Era o seguinte: numa noite de sábado, quando Magnólia voltasse com Lúcia do
hospital, deveria ser forjado um assalto em frente à garagem do casarão. O
ladrão, no entanto, só teria um alvo, e não era o dinheiro.
E
assim se sucedeu. Era uma noite fria quando Lúcia retornou para casa ao lado da
filha, depois de sua passagem pelo hospital, como já era de costume devido à
sua doença. Magnólia estacionou o carro em um ponto diferente dessa vez. Lúcia
achou estranho e questionou a filha.
—
Por que estacionou aqui fora?
—
Ah, estacionei aqui porque só vou entrar com a senhora e depois vou sair com o
carro. Vou encontrar umas amigas no shopping.
—
Ah, sim.
Então,
quando Lúcia colocou os pés para fora do veículo e foi em direção ao portão, a
filha, ciente dos fatos futuros, se precaveu e ficou alguns metros afastada da
mãe. Desta forma, como planejado, veio um homem das sombras, do nada,
encapuzado como quem queria permanecer no anonimato, sacou uma arma e, em voz
de mando, ordenou:
—
Passa tudo, passa tudo.
Lúcia olhou assustada para o rapaz e depois levou seu olhar para a filha, percebendo que nela não havia nenhum pouco de desespero. Estranhada, olhou novamente para o rapaz que disparou três tiros. A bolsa permaneceu nas mãos de Lúcia, dinheiro nenhum foi levado, roubo nenhum foi cometido. Estava feito.
Lúcia
tombou no chão. Sufocando, olhou para a filha e, com o pouco de voz que tinha,
rogou-a:
— Me
ajuda.
Magnólia
se aproximou da mãe, abaixou-se ao seu lado direito e pegou sua mão.
—
Ah, mamãe, eu queria tanto lhe ajudar, mas não posso. A senhora vai ficar bem,
eu juro.
— Só
me ajuda, por favor.
Magnólia
levou a mão aos cabelos grisalhos da mãe, e Lúcia, como quem já foi graduada
nas malandragens da vida, soube o que acabara de ocorrer. Olhava com espanto e
medo, com terror, para a própria filha. Não reconhecia o ser humano que estava
à sua frente, não reconhecia a menininha que tinha criado, dando-lhe de tudo.

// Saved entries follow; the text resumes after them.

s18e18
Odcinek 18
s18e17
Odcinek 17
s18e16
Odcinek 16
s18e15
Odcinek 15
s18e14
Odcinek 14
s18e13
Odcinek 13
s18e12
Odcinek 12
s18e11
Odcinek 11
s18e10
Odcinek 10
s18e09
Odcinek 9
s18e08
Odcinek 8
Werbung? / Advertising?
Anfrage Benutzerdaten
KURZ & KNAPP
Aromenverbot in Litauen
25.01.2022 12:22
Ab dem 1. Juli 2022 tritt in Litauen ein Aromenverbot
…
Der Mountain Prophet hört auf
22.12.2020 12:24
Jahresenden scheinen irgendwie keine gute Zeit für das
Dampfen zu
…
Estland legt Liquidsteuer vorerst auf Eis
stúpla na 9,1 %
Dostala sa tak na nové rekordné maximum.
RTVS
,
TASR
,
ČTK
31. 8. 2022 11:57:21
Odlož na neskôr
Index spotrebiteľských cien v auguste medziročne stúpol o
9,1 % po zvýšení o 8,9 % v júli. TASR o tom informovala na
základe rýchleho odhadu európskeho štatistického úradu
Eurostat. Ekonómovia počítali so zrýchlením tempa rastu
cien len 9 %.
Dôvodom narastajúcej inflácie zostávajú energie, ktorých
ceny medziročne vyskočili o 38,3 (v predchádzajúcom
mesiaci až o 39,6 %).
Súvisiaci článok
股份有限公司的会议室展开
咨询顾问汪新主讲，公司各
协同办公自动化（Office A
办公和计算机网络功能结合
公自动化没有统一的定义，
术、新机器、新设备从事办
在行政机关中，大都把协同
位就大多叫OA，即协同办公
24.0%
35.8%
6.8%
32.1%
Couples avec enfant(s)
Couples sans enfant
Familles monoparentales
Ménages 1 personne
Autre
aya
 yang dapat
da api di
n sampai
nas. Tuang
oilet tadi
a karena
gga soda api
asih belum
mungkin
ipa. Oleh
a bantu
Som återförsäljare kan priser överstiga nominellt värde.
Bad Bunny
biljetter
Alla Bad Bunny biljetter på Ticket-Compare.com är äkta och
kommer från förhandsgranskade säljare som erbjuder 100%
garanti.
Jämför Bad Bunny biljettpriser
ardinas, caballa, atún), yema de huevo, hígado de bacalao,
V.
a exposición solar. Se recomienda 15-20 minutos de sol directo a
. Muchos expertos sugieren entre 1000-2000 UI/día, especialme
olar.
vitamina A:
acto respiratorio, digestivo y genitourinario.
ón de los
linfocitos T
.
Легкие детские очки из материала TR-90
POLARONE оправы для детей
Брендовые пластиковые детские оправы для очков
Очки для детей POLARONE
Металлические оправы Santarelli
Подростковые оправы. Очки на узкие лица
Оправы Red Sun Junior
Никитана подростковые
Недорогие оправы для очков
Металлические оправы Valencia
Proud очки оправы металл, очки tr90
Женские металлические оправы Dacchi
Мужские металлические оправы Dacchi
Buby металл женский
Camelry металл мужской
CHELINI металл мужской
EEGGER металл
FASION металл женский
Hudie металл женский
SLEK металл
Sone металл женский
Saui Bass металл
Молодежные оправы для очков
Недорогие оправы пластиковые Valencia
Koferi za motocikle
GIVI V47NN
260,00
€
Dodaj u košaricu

Se perguntava: "Onde foi que eu errei?" Pensava, como há muito tempo,
que a vida era um local onde as crueldades fazem parte do ecossistema.
Era
assim e sempre foi. O culpado? Bom, lhes digo: o dinheiro.
Lúcia,
entretanto, em todos aqueles devaneios rápidos que passavam como um carro em
alta velocidade por sua mente, só teve a capacidade de verbalizar uma única
sentença, da qual precisava mais do que tudo dá resposta.
—
Por quê?
—
Ah, mamãe, a herança não pode tardar.